Saved data entries
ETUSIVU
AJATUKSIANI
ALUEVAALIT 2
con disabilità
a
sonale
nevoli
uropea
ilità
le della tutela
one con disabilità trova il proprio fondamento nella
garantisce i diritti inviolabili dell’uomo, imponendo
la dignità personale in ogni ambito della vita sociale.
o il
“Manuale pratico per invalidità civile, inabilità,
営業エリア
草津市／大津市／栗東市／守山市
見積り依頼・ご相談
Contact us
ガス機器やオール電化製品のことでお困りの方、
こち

Directions
In this exercise, repeat the entries above verbatim.

Written response
ETUSIVU
AJATUKSIANI
ALUEVAALIT 2
con disabilità
a
sonale
nevoli
uropea
ilità
le della tutela
one con disabilità trova il proprio fondamento nella
garantisce i diritti inviolabili dell’uomo, imponendo
la dignità personale in ogni ambito della vita sociale.
o il
“Manuale pratico per invalidità civile, inabilità,
営業エリア
草津市／大津市／栗東市／守山市
見積り依頼・ご相談
Contact us
ガス機器やオール電化製品のことでお困りの方、
こち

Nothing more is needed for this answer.